(Input data begins)

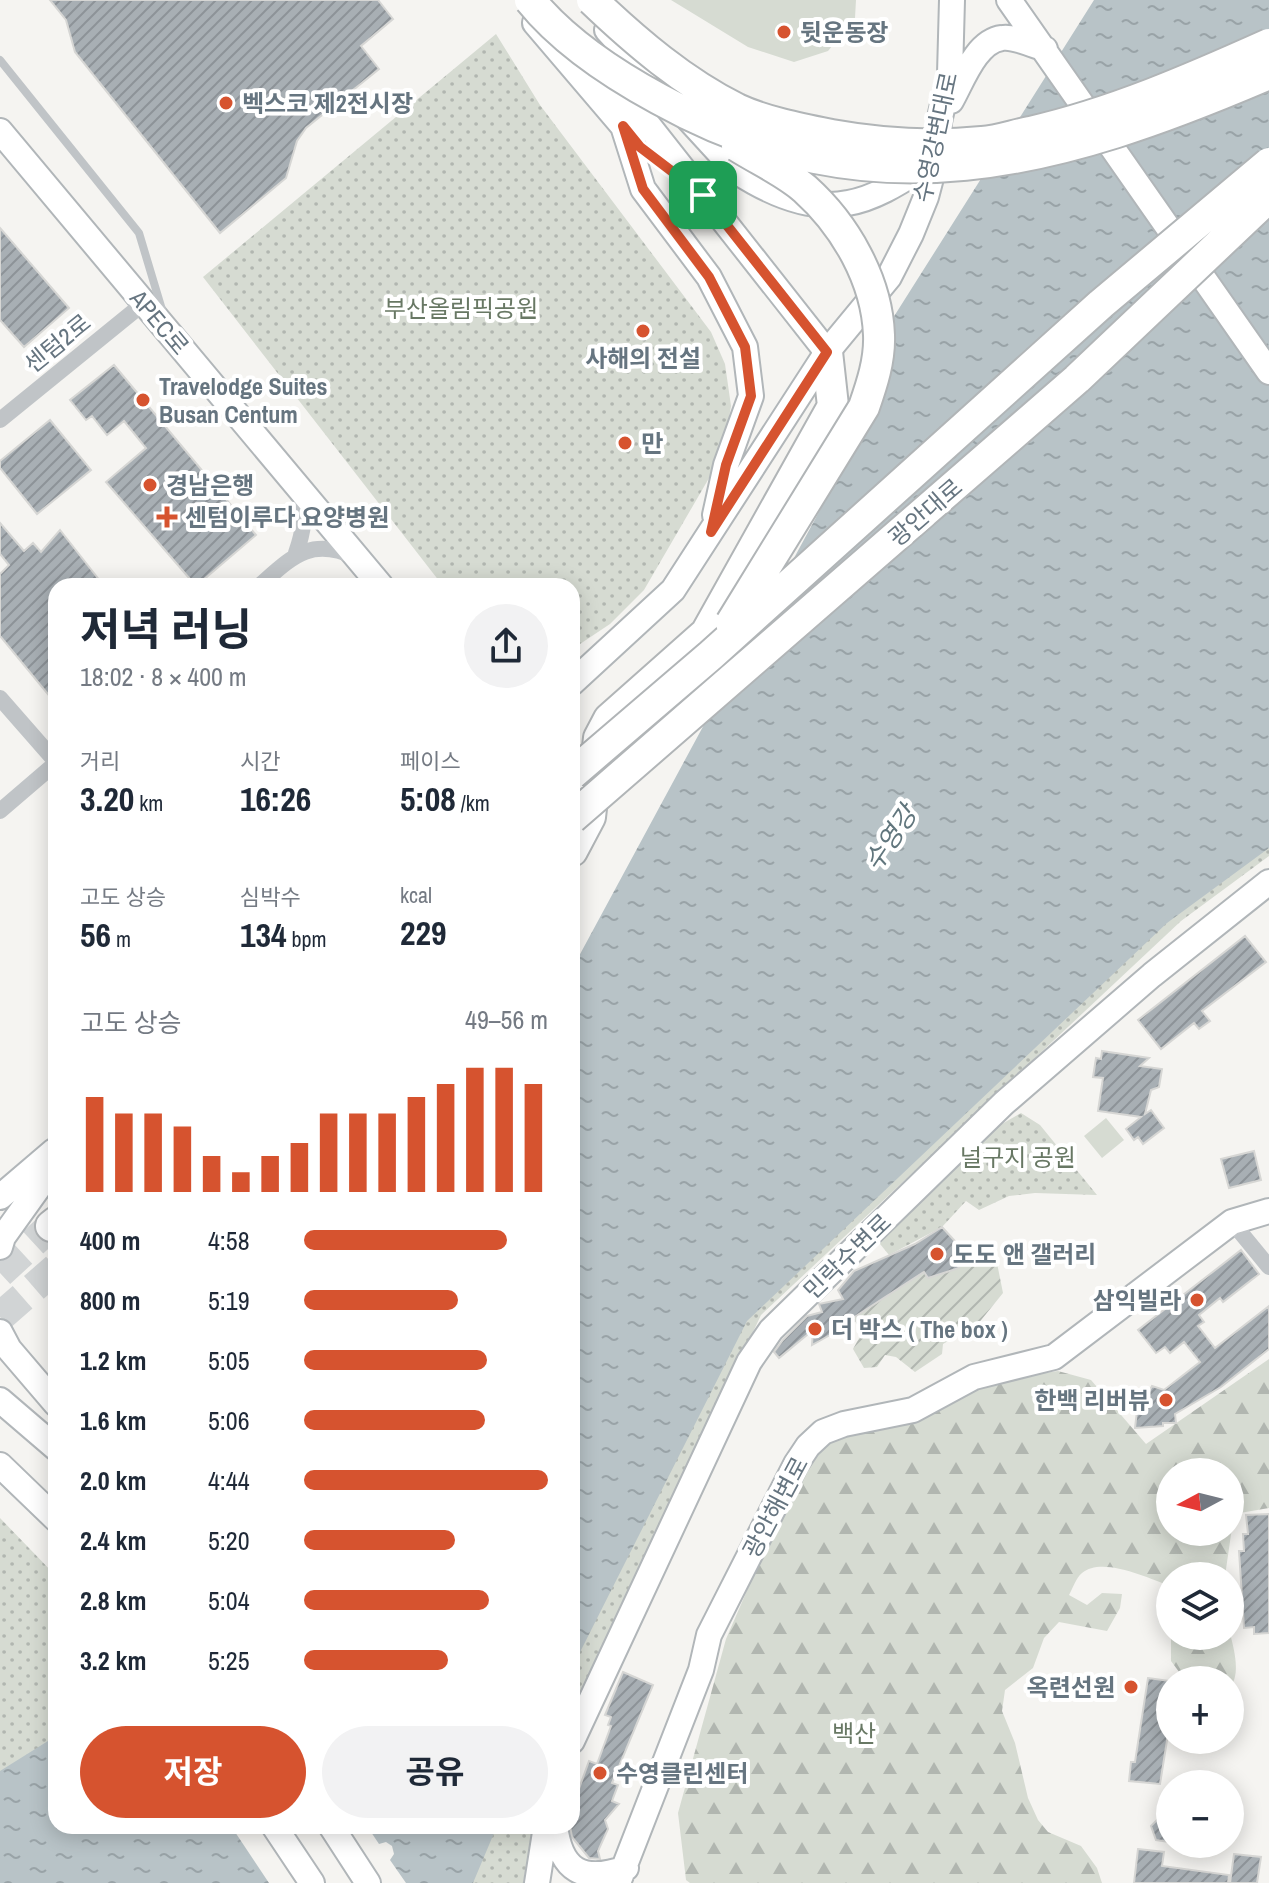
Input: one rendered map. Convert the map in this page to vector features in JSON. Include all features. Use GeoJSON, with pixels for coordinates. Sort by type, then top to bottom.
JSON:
{"type":"FeatureCollection","features":[{"type":"Feature","properties":{"kind":"highway"},"geometry":{"type":"LineString","coordinates":[[530,0],[539,12],[600,63],[803,187],[832,217],[872,289],[879,335],[875,374],[864,407],[711,655]]}},
{"type":"Feature","properties":{"kind":"highway"},"geometry":{"type":"LineString","coordinates":[[592,0],[679,75],[740,110],[807,131],[864,141],[915,144],[986,142],[1052,127],[1143,98],[1269,44]]}},
{"type":"Feature","properties":{"kind":"highway"},"geometry":{"type":"LineString","coordinates":[[689,115],[740,137],[800,154],[871,167],[942,167],[1021,159],[1060,150],[1184,110],[1269,74]]}},
{"type":"Feature","properties":{"kind":"highway","name":"광안대로"},"geometry":{"type":"LineString","coordinates":[[580,767],[711,655],[1101,304],[1269,163]]}},
{"type":"Feature","properties":{"kind":"highway","name":"광안대로"},"geometry":{"type":"LineString","coordinates":[[580,811],[1077,379],[1269,197]]}},
{"type":"Feature","properties":{"kind":"highway"},"geometry":{"type":"LineString","coordinates":[[580,836],[590,817],[599,738],[609,719],[706,633],[833,406],[827,352]]}},
{"type":"Feature","properties":{"kind":"main road"},"geometry":{"type":"LineString","coordinates":[[516,0],[640,147],[703,195]]}},
{"type":"Feature","properties":{"kind":"main road"},"geometry":{"type":"LineString","coordinates":[[550,0],[827,352]]}},
{"type":"Feature","properties":{"kind":"main road"},"geometry":{"type":"LineString","coordinates":[[579,0],[703,195]]}},
{"type":"Feature","properties":{"kind":"main road"},"geometry":{"type":"LineString","coordinates":[[579,0],[702,136],[736,171],[760,187],[803,202],[848,203],[894,186],[936,159]]}},
{"type":"Feature","properties":{"kind":"main road","name":"수영강변대로"},"geometry":{"type":"LineString","coordinates":[[580,676],[673,590],[827,352],[889,277],[916,222],[936,159],[939,122],[950,74],[952,0]]}},
{"type":"Feature","properties":{"kind":"main road"},"geometry":{"type":"LineString","coordinates":[[1009,0],[1269,372]]}},
{"type":"Feature","properties":{"kind":"main road"},"geometry":{"type":"LineString","coordinates":[[939,122],[981,50],[990,42],[1003,37],[1045,49]]}},
{"type":"Feature","properties":{"kind":"main road"},"geometry":{"type":"LineString","coordinates":[[623,126],[643,189],[709,277],[745,347],[751,396],[726,465],[711,532]]}},
{"type":"Feature","properties":{"kind":"main road","name":"APEC로"},"geometry":{"type":"LineString","coordinates":[[0,131],[374,578]]}},
{"type":"Feature","properties":{"kind":"main road"},"geometry":{"type":"LineString","coordinates":[[580,659],[606,653]]}},
{"type":"Feature","properties":{"kind":"main road","name":"민락수변로"},"geometry":{"type":"LineString","coordinates":[[580,1724],[749,1362],[771,1330],[1004,1103],[1152,975],[1269,882]]}},
{"type":"Feature","properties":{"kind":"main road"},"geometry":{"type":"LineString","coordinates":[[0,1197],[48,1156]]}},
{"type":"Feature","properties":{"kind":"main road"},"geometry":{"type":"LineString","coordinates":[[0,1247],[3,1237],[48,1174]]}},
{"type":"Feature","properties":{"kind":"main road","name":"광안해변로"},"geometry":{"type":"LineString","coordinates":[[618,1878],[701,1670],[709,1635],[808,1446],[823,1432],[844,1424],[913,1410],[974,1377],[1054,1357],[1232,1222],[1269,1211]]}},
{"type":"Feature","properties":{"kind":"main road"},"geometry":{"type":"LineString","coordinates":[[0,1332],[9,1349],[48,1394]]}},
{"type":"Feature","properties":{"kind":"main road"},"geometry":{"type":"LineString","coordinates":[[0,1400],[48,1439]]}},
{"type":"Feature","properties":{"kind":"main road"},"geometry":{"type":"LineString","coordinates":[[0,1465],[48,1511]]}},
{"type":"Feature","properties":{"kind":"main road"},"geometry":{"type":"LineString","coordinates":[[279,1834],[312,1883]]}},
{"type":"Feature","properties":{"kind":"main road"},"geometry":{"type":"LineString","coordinates":[[336,1834],[368,1883]]}},
{"type":"Feature","properties":{"kind":"main road"},"geometry":{"type":"LineString","coordinates":[[539,1880],[545,1834]]}},
{"type":"Feature","properties":{"kind":"main road"},"geometry":{"type":"LineString","coordinates":[[556,1834],[563,1857],[575,1873],[590,1880],[618,1878]]}},
{"type":"Feature","properties":{"kind":"street","name":"센텀2로"},"geometry":{"type":"LineString","coordinates":[[0,420],[144,303]]}},
{"type":"Feature","properties":{"kind":"street"},"geometry":{"type":"LineString","coordinates":[[296,553],[303,531],[304,505],[298,486]]}},
{"type":"Feature","properties":{"kind":"street"},"geometry":{"type":"LineString","coordinates":[[268,578],[296,553],[317,548],[338,549],[359,559]]}},
{"type":"Feature","properties":{"kind":"street"},"geometry":{"type":"LineString","coordinates":[[0,698],[48,754]]}},
{"type":"Feature","properties":{"kind":"street"},"geometry":{"type":"LineString","coordinates":[[0,811],[48,770]]}},
{"type":"Feature","properties":{"kind":"street"},"geometry":{"type":"LineString","coordinates":[[1232,1222],[1269,1267]]}},
{"type":"Feature","properties":{"kind":"lane"},"geometry":{"type":"LineString","coordinates":[[0,60],[139,233],[169,333]]}},
{"type":"Feature","properties":{"kind":"green space","name":"뒷운동장"},"geometry":{"type":"Polygon","coordinates":[[[671,0],[856,0],[855,18],[828,51],[794,62],[748,47],[671,0]]]}},
{"type":"Feature","properties":{"kind":"green space","name":"부산올림픽공원"},"geometry":{"type":"Polygon","coordinates":[[[496,34],[540,105],[711,332],[725,364],[731,406],[723,454],[644,590],[610,624],[580,644],[580,578],[437,578],[203,277],[496,34]]]}},
{"type":"Feature","properties":{"kind":"green space"},"geometry":{"type":"Polygon","coordinates":[[[1269,816],[1269,856],[1181,921],[761,1315],[580,1699],[580,1608],[731,1309],[1269,816]]]}},
{"type":"Feature","properties":{"kind":"green space","name":"널구지 공원"},"geometry":{"type":"Polygon","coordinates":[[[1021,1113],[1040,1125],[1097,1195],[1035,1193],[1009,1196],[979,1210],[966,1201],[942,1227],[889,1255],[876,1239],[993,1129],[1021,1113]]]}},
{"type":"Feature","properties":{"kind":"green space"},"geometry":{"type":"Polygon","coordinates":[[[1106,1118],[1124,1140],[1102,1158],[1084,1136],[1106,1118]]]}},
{"type":"Feature","properties":{"kind":"green space"},"geometry":{"type":"Polygon","coordinates":[[[974,1247],[981,1262],[995,1253],[1003,1293],[969,1335],[955,1337],[943,1344],[942,1354],[915,1372],[896,1357],[885,1355],[877,1367],[864,1368],[853,1349],[862,1333],[855,1317],[918,1276],[921,1267],[928,1278],[959,1268],[954,1257],[974,1247]]]}},
{"type":"Feature","properties":{"kind":"green space","name":"백산"},"geometry":{"type":"Polygon","coordinates":[[[1269,1359],[1269,1508],[1244,1512],[1244,1458],[1156,1458],[1156,1546],[1229,1546],[1227,1562],[1156,1562],[1156,1581],[1113,1568],[1091,1568],[1082,1573],[1069,1595],[1087,1605],[1102,1593],[1122,1594],[1120,1608],[1107,1631],[1059,1622],[1044,1638],[1033,1668],[1005,1690],[1002,1711],[1015,1743],[1028,1798],[1038,1820],[1048,1832],[1081,1846],[1097,1868],[1102,1883],[690,1883],[686,1880],[678,1813],[726,1639],[790,1491],[818,1444],[989,1381],[1058,1371],[1091,1380],[1146,1444],[1269,1359]]]}},
{"type":"Feature","properties":{"kind":"green space"},"geometry":{"type":"Polygon","coordinates":[[[0,1518],[48,1568],[48,1742],[0,1774],[0,1518]]]}},
{"type":"Feature","properties":{"kind":"green space"},"geometry":{"type":"Polygon","coordinates":[[[1171,1650],[1234,1650],[1236,1666],[1175,1666],[1171,1661],[1171,1650]]]}},
{"type":"Feature","properties":{"kind":"green space"},"geometry":{"type":"Polygon","coordinates":[[[472,1834],[532,1834],[523,1883],[449,1883],[472,1834]]]}},
{"type":"Feature","properties":{"kind":"water","name":"수영강"},"geometry":{"type":"Polygon","coordinates":[[[1094,0],[1269,0],[1269,848],[1167,923],[747,1321],[580,1652],[580,954],[887,386],[887,360],[874,348],[1094,0]]]}},
{"type":"Feature","properties":{"kind":"water"},"geometry":{"type":"Polygon","coordinates":[[[48,1741],[48,1834],[494,1834],[473,1883],[0,1883],[0,1771],[48,1741]]]}},
{"type":"Feature","properties":{"kind":"pier"},"geometry":{"type":"Polygon","coordinates":[[[236,1834],[372,1834],[379,1844],[386,1842],[392,1846],[394,1854],[390,1860],[406,1883],[269,1883],[236,1834]]]}},
{"type":"Feature","properties":{"kind":"building","name":"벡스코 제2전시장"},"geometry":{"type":"Polygon","coordinates":[[[50,0],[378,0],[393,19],[361,46],[379,69],[306,128],[297,141],[286,178],[220,233],[75,52],[66,20],[50,0]]]}},
{"type":"Feature","properties":{"kind":"building"},"geometry":{"type":"Polygon","coordinates":[[[0,228],[69,308],[24,347],[0,320],[0,228]]]}},
{"type":"Feature","properties":{"kind":"building"},"geometry":{"type":"Polygon","coordinates":[[[114,365],[256,535],[205,578],[189,578],[106,482],[146,448],[124,421],[107,435],[92,416],[86,420],[70,400],[114,365]]]}},
{"type":"Feature","properties":{"kind":"building"},"geometry":{"type":"Polygon","coordinates":[[[50,420],[91,470],[37,514],[0,468],[0,461],[50,420]]]}},
{"type":"Feature","properties":{"kind":"building"},"geometry":{"type":"Polygon","coordinates":[[[0,523],[24,551],[33,543],[41,552],[60,530],[98,578],[48,578],[48,694],[0,636],[0,574],[9,565],[0,554],[0,523]]]}},
{"type":"Feature","properties":{"kind":"building"},"geometry":{"type":"Polygon","coordinates":[[[1245,936],[1266,962],[1202,1011],[1210,1021],[1199,1029],[1194,1023],[1161,1049],[1138,1020],[1245,936]]]}},
{"type":"Feature","properties":{"kind":"building"},"geometry":{"type":"Polygon","coordinates":[[[1102,1051],[1149,1058],[1140,1066],[1162,1069],[1159,1087],[1151,1090],[1145,1114],[1151,1110],[1164,1128],[1143,1144],[1138,1137],[1134,1140],[1126,1129],[1141,1117],[1098,1111],[1103,1078],[1093,1077],[1096,1058],[1101,1059],[1102,1051]]]}},
{"type":"Feature","properties":{"kind":"building"},"geometry":{"type":"Polygon","coordinates":[[[1254,1151],[1261,1180],[1229,1188],[1221,1159],[1254,1151]]]}},
{"type":"Feature","properties":{"kind":"building"},"geometry":{"type":"Polygon","coordinates":[[[942,1227],[964,1251],[954,1257],[959,1268],[928,1278],[924,1272],[853,1318],[855,1321],[812,1345],[813,1330],[779,1358],[774,1352],[807,1316],[822,1312],[819,1304],[843,1299],[838,1290],[854,1271],[915,1244],[942,1227]]]}},
{"type":"Feature","properties":{"kind":"building"},"geometry":{"type":"Polygon","coordinates":[[[1241,1250],[1259,1274],[1223,1302],[1220,1298],[1199,1315],[1204,1322],[1198,1326],[1215,1348],[1269,1306],[1269,1349],[1221,1387],[1175,1414],[1176,1423],[1135,1428],[1137,1411],[1130,1407],[1136,1396],[1145,1399],[1152,1386],[1164,1390],[1200,1362],[1184,1342],[1170,1353],[1165,1347],[1156,1353],[1138,1330],[1241,1250]]]}},
{"type":"Feature","properties":{"kind":"building"},"geometry":{"type":"Polygon","coordinates":[[[1269,1514],[1269,1633],[1254,1634],[1254,1627],[1244,1628],[1244,1562],[1240,1562],[1239,1551],[1244,1551],[1244,1534],[1248,1534],[1246,1515],[1269,1514]]]}},
{"type":"Feature","properties":{"kind":"building","name":"수영클린센터"},"geometry":{"type":"Polygon","coordinates":[[[623,1672],[653,1685],[612,1783],[618,1785],[612,1801],[619,1804],[605,1820],[608,1829],[598,1851],[600,1859],[589,1858],[571,1834],[580,1834],[580,1786],[589,1761],[597,1764],[611,1726],[608,1725],[611,1717],[605,1715],[623,1672]]]}},
{"type":"Feature","properties":{"kind":"building"},"geometry":{"type":"Polygon","coordinates":[[[1148,1678],[1156,1679],[1156,1754],[1165,1754],[1162,1770],[1156,1770],[1156,1784],[1129,1781],[1131,1762],[1135,1762],[1148,1678]]]}},
{"type":"Feature","properties":{"kind":"building"},"geometry":{"type":"Polygon","coordinates":[[[1156,1821],[1156,1840],[1151,1826],[1156,1821]]]}},
{"type":"Feature","properties":{"kind":"building"},"geometry":{"type":"Polygon","coordinates":[[[1138,1849],[1156,1851],[1156,1858],[1163,1858],[1162,1866],[1229,1875],[1228,1883],[1134,1883],[1138,1849]]]}},
{"type":"Feature","properties":{"kind":"building"},"geometry":{"type":"Polygon","coordinates":[[[1244,1855],[1261,1857],[1257,1883],[1230,1883],[1233,1858],[1244,1858],[1244,1855]]]}},
{"type":"Feature","properties":{"kind":"tunnel"},"geometry":{"type":"LineString","coordinates":[[0,1273],[48,1229]]}},
{"type":"Feature","properties":{"kind":"tunnel"},"geometry":{"type":"LineString","coordinates":[[0,1317],[48,1275]]}},
{"type":"Feature","properties":{"kind":"place","name":"뒷운동장"},"geometry":{"type":"Point","coordinates":[784,32]}},
{"type":"Feature","properties":{"kind":"place","name":"벡스코 제2전시장"},"geometry":{"type":"Point","coordinates":[226,103]}},
{"type":"Feature","properties":{"kind":"place","name":"사해의 전설"},"geometry":{"type":"Point","coordinates":[643,331]}},
{"type":"Feature","properties":{"kind":"place","name":"Travelodge Suites Busan Centum"},"geometry":{"type":"Point","coordinates":[143,400]}},
{"type":"Feature","properties":{"kind":"place","name":"만"},"geometry":{"type":"Point","coordinates":[625,443]}},
{"type":"Feature","properties":{"kind":"place","name":"경남은행"},"geometry":{"type":"Point","coordinates":[150,485]}},
{"type":"Feature","properties":{"kind":"place","name":"센텀이루다 요양병원"},"geometry":{"type":"Point","coordinates":[167,517]}},
{"type":"Feature","properties":{"kind":"place","name":"도도 앤 갤러리"},"geometry":{"type":"Point","coordinates":[937,1254]}},
{"type":"Feature","properties":{"kind":"place","name":"삼익빌라"},"geometry":{"type":"Point","coordinates":[1197,1300]}},
{"type":"Feature","properties":{"kind":"place","name":"더 박스 ( The box )"},"geometry":{"type":"Point","coordinates":[815,1329]}},
{"type":"Feature","properties":{"kind":"place","name":"한백 리버뷰"},"geometry":{"type":"Point","coordinates":[1166,1400]}},
{"type":"Feature","properties":{"kind":"place","name":"옥련선원"},"geometry":{"type":"Point","coordinates":[1131,1687]}},
{"type":"Feature","properties":{"kind":"place","name":"수영클린센터"},"geometry":{"type":"Point","coordinates":[600,1773]}},
{"type":"Feature","properties":{"kind":"route"},"geometry":{"type":"LineString","coordinates":[[623,126],[640,147],[703,195],[827,352],[711,532],[726,465],[751,396],[745,347],[709,277],[643,189],[623,126]]}}]}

(Input data ends)

To do: Your answer should consist of copies of the lines above that include the string "water".

Task solution:
{"type":"Feature","properties":{"kind":"water","name":"수영강"},"geometry":{"type":"Polygon","coordinates":[[[1094,0],[1269,0],[1269,848],[1167,923],[747,1321],[580,1652],[580,954],[887,386],[887,360],[874,348],[1094,0]]]}},
{"type":"Feature","properties":{"kind":"water"},"geometry":{"type":"Polygon","coordinates":[[[48,1741],[48,1834],[494,1834],[473,1883],[0,1883],[0,1771],[48,1741]]]}},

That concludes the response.